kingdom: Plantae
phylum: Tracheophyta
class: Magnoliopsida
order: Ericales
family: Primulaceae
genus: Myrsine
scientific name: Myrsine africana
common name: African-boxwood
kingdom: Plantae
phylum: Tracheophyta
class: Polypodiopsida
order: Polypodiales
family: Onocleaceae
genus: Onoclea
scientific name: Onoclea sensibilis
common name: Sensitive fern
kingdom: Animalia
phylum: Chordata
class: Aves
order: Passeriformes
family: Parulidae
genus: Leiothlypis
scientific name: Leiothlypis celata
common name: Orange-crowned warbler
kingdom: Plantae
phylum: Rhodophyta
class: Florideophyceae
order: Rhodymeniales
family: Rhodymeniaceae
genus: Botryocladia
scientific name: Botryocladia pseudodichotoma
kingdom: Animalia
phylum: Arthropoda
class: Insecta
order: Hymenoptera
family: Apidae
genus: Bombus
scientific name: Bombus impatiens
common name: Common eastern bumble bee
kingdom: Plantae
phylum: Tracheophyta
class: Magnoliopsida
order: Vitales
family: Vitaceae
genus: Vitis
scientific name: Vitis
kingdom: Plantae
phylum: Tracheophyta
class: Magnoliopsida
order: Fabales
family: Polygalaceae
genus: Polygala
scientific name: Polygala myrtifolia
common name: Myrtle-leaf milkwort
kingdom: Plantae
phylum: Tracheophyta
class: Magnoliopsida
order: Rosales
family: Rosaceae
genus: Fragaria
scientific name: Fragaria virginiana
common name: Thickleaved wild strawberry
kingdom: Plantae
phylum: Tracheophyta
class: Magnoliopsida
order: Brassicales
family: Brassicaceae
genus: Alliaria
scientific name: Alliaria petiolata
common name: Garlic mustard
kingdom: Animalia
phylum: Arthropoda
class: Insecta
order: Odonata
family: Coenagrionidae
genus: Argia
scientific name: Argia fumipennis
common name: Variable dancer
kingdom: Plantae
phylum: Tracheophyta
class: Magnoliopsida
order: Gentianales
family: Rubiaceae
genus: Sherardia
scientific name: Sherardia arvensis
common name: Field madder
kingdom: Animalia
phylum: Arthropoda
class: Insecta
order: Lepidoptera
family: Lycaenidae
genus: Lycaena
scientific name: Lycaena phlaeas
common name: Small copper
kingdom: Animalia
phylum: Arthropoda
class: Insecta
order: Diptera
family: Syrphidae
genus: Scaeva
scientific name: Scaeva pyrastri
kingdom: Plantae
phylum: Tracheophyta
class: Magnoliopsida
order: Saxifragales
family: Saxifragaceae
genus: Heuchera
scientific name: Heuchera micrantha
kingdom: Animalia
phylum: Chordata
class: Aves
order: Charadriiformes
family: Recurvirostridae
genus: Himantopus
________________________________________
■ DO THIS ■
Print every line of the records above verbatim, keeping their original order.

■ WORKED SOLUTION ■
kingdom: Plantae
phylum: Tracheophyta
class: Magnoliopsida
order: Ericales
family: Primulaceae
genus: Myrsine
scientific name: Myrsine africana
common name: African-boxwood
kingdom: Plantae
phylum: Tracheophyta
class: Polypodiopsida
order: Polypodiales
family: Onocleaceae
genus: Onoclea
scientific name: Onoclea sensibilis
common name: Sensitive fern
kingdom: Animalia
phylum: Chordata
class: Aves
order: Passeriformes
family: Parulidae
genus: Leiothlypis
scientific name: Leiothlypis celata
common name: Orange-crowned warbler
kingdom: Plantae
phylum: Rhodophyta
class: Florideophyceae
order: Rhodymeniales
family: Rhodymeniaceae
genus: Botryocladia
scientific name: Botryocladia pseudodichotoma
kingdom: Animalia
phylum: Arthropoda
class: Insecta
order: Hymenoptera
family: Apidae
genus: Bombus
scientific name: Bombus impatiens
common name: Common eastern bumble bee
kingdom: Plantae
phylum: Tracheophyta
class: Magnoliopsida
order: Vitales
family: Vitaceae
genus: Vitis
scientific name: Vitis
kingdom: Plantae
phylum: Tracheophyta
class: Magnoliopsida
order: Fabales
family: Polygalaceae
genus: Polygala
scientific name: Polygala myrtifolia
common name: Myrtle-leaf milkwort
kingdom: Plantae
phylum: Tracheophyta
class: Magnoliopsida
order: Rosales
family: Rosaceae
genus: Fragaria
scientific name: Fragaria virginiana
common name: Thickleaved wild strawberry
kingdom: Plantae
phylum: Tracheophyta
class: Magnoliopsida
order: Brassicales
family: Brassicaceae
genus: Alliaria
scientific name: Alliaria petiolata
common name: Garlic mustard
kingdom: Animalia
phylum: Arthropoda
class: Insecta
order: Odonata
family: Coenagrionidae
genus: Argia
scientific name: Argia fumipennis
common name: Variable dancer
kingdom: Plantae
phylum: Tracheophyta
class: Magnoliopsida
order: Gentianales
family: Rubiaceae
genus: Sherardia
scientific name: Sherardia arvensis
common name: Field madder
kingdom: Animalia
phylum: Arthropoda
class: Insecta
order: Lepidoptera
family: Lycaenidae
genus: Lycaena
scientific name: Lycaena phlaeas
common name: Small copper
kingdom: Animalia
phylum: Arthropoda
class: Insecta
order: Diptera
family: Syrphidae
genus: Scaeva
scientific name: Scaeva pyrastri
kingdom: Plantae
phylum: Tracheophyta
class: Magnoliopsida
order: Saxifragales
family: Saxifragaceae
genus: Heuchera
scientific name: Heuchera micrantha
kingdom: Animalia
phylum: Chordata
class: Aves
order: Charadriiformes
family: Recurvirostridae
genus: Himantopus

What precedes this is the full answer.